## What is needed
What follows is a set of records. Repeat them word for word.

++++++++

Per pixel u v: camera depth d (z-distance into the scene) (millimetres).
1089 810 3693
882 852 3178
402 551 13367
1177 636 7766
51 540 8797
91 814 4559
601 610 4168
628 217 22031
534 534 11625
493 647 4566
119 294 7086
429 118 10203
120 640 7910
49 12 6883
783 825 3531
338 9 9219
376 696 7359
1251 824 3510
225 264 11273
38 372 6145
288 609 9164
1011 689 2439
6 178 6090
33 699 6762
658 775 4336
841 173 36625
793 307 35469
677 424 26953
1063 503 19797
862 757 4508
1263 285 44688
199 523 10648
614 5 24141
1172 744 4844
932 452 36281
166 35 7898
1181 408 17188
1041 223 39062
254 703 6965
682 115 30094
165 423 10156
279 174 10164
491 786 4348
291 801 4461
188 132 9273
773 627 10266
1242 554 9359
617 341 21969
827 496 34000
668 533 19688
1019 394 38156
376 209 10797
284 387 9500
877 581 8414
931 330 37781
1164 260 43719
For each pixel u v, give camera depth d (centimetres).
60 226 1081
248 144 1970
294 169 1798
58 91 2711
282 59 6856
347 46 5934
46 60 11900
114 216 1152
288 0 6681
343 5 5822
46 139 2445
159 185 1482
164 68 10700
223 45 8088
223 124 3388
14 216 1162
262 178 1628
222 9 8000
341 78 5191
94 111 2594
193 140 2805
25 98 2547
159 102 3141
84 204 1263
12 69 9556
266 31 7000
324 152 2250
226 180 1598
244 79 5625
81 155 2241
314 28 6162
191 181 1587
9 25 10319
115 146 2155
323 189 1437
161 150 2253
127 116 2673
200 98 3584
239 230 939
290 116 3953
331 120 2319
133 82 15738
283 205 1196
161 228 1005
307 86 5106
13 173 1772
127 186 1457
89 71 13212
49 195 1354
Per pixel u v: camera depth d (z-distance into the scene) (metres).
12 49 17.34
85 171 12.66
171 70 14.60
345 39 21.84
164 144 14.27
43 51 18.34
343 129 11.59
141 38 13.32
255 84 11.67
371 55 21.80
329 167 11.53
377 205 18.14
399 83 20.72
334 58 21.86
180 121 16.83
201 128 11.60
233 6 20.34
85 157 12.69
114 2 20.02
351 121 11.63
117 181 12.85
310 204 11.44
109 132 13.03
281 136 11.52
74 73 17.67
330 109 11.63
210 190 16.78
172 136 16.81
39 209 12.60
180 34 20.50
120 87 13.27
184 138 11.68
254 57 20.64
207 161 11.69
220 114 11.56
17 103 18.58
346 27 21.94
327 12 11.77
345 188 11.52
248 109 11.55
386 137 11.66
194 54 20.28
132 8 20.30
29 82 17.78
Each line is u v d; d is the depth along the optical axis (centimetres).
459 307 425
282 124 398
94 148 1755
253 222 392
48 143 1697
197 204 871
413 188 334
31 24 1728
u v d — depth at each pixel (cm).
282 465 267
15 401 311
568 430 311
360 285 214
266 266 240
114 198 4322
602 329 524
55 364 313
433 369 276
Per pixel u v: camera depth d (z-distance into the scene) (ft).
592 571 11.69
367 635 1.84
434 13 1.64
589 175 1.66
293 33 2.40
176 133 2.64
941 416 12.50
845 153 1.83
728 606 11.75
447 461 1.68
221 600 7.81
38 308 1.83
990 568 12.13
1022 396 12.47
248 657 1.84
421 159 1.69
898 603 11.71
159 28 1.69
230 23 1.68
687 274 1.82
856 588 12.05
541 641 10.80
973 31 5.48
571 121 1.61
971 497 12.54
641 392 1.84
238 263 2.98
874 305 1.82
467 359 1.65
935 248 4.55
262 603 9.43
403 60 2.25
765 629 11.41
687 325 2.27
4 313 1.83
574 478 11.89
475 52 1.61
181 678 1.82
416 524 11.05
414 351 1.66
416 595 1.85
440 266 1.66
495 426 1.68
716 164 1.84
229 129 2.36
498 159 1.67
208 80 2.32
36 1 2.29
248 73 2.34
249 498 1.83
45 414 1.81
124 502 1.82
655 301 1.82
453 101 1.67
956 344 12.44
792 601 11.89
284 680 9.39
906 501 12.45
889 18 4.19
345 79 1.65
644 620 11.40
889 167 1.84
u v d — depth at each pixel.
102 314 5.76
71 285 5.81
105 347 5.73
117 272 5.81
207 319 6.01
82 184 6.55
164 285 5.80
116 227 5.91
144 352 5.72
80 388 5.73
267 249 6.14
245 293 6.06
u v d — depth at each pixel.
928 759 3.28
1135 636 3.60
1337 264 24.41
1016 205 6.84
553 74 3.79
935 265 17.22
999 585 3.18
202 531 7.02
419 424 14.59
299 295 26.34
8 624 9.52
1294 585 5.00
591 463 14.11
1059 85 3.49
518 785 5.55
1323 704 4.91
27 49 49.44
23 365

++++++++

## Answer to this problem
Per pixel u v: camera depth d (z-distance into the scene) (millimetres).
1089 810 3693
882 852 3178
402 551 13367
1177 636 7766
51 540 8797
91 814 4559
601 610 4168
628 217 22031
534 534 11625
493 647 4566
119 294 7086
429 118 10203
120 640 7910
49 12 6883
783 825 3531
338 9 9219
376 696 7359
1251 824 3510
225 264 11273
38 372 6145
288 609 9164
1011 689 2439
6 178 6090
33 699 6762
658 775 4336
841 173 36625
793 307 35469
677 424 26953
1063 503 19797
862 757 4508
1263 285 44688
199 523 10648
614 5 24141
1172 744 4844
932 452 36281
166 35 7898
1181 408 17188
1041 223 39062
254 703 6965
682 115 30094
165 423 10156
279 174 10164
491 786 4348
291 801 4461
188 132 9273
773 627 10266
1242 554 9359
617 341 21969
827 496 34000
668 533 19688
1019 394 38156
376 209 10797
284 387 9500
877 581 8414
931 330 37781
1164 260 43719
For each pixel u v, give camera depth d (centimetres).
60 226 1081
248 144 1970
294 169 1798
58 91 2711
282 59 6856
347 46 5934
46 60 11900
114 216 1152
288 0 6681
343 5 5822
46 139 2445
159 185 1482
164 68 10700
223 45 8088
223 124 3388
14 216 1162
262 178 1628
222 9 8000
341 78 5191
94 111 2594
193 140 2805
25 98 2547
159 102 3141
84 204 1263
12 69 9556
266 31 7000
324 152 2250
226 180 1598
244 79 5625
81 155 2241
314 28 6162
191 181 1587
9 25 10319
115 146 2155
323 189 1437
161 150 2253
127 116 2673
200 98 3584
239 230 939
290 116 3953
331 120 2319
133 82 15738
283 205 1196
161 228 1005
307 86 5106
13 173 1772
127 186 1457
89 71 13212
49 195 1354
Per pixel u v: camera depth d (z-distance into the scene) (metres).
12 49 17.34
85 171 12.66
171 70 14.60
345 39 21.84
164 144 14.27
43 51 18.34
343 129 11.59
141 38 13.32
255 84 11.67
371 55 21.80
329 167 11.53
377 205 18.14
399 83 20.72
334 58 21.86
180 121 16.83
201 128 11.60
233 6 20.34
85 157 12.69
114 2 20.02
351 121 11.63
117 181 12.85
310 204 11.44
109 132 13.03
281 136 11.52
74 73 17.67
330 109 11.63
210 190 16.78
172 136 16.81
39 209 12.60
180 34 20.50
120 87 13.27
184 138 11.68
254 57 20.64
207 161 11.69
220 114 11.56
17 103 18.58
346 27 21.94
327 12 11.77
345 188 11.52
248 109 11.55
386 137 11.66
194 54 20.28
132 8 20.30
29 82 17.78
Each line is u v d; d is the depth along the optical axis (centimetres).
459 307 425
282 124 398
94 148 1755
253 222 392
48 143 1697
197 204 871
413 188 334
31 24 1728
u v d — depth at each pixel (cm).
282 465 267
15 401 311
568 430 311
360 285 214
266 266 240
114 198 4322
602 329 524
55 364 313
433 369 276
Per pixel u v: camera depth d (z-distance into the scene) (ft).
592 571 11.69
367 635 1.84
434 13 1.64
589 175 1.66
293 33 2.40
176 133 2.64
941 416 12.50
845 153 1.83
728 606 11.75
447 461 1.68
221 600 7.81
38 308 1.83
990 568 12.13
1022 396 12.47
248 657 1.84
421 159 1.69
898 603 11.71
159 28 1.69
230 23 1.68
687 274 1.82
856 588 12.05
541 641 10.80
973 31 5.48
571 121 1.61
971 497 12.54
641 392 1.84
238 263 2.98
874 305 1.82
467 359 1.65
935 248 4.55
262 603 9.43
403 60 2.25
765 629 11.41
687 325 2.27
4 313 1.83
574 478 11.89
475 52 1.61
181 678 1.82
416 524 11.05
414 351 1.66
416 595 1.85
440 266 1.66
495 426 1.68
716 164 1.84
229 129 2.36
498 159 1.67
208 80 2.32
36 1 2.29
248 73 2.34
249 498 1.83
45 414 1.81
124 502 1.82
655 301 1.82
453 101 1.67
956 344 12.44
792 601 11.89
284 680 9.39
906 501 12.45
889 18 4.19
345 79 1.65
644 620 11.40
889 167 1.84
u v d — depth at each pixel.
102 314 5.76
71 285 5.81
105 347 5.73
117 272 5.81
207 319 6.01
82 184 6.55
164 285 5.80
116 227 5.91
144 352 5.72
80 388 5.73
267 249 6.14
245 293 6.06
u v d — depth at each pixel.
928 759 3.28
1135 636 3.60
1337 264 24.41
1016 205 6.84
553 74 3.79
935 265 17.22
999 585 3.18
202 531 7.02
419 424 14.59
299 295 26.34
8 624 9.52
1294 585 5.00
591 463 14.11
1059 85 3.49
518 785 5.55
1323 704 4.91
27 49 49.44
23 365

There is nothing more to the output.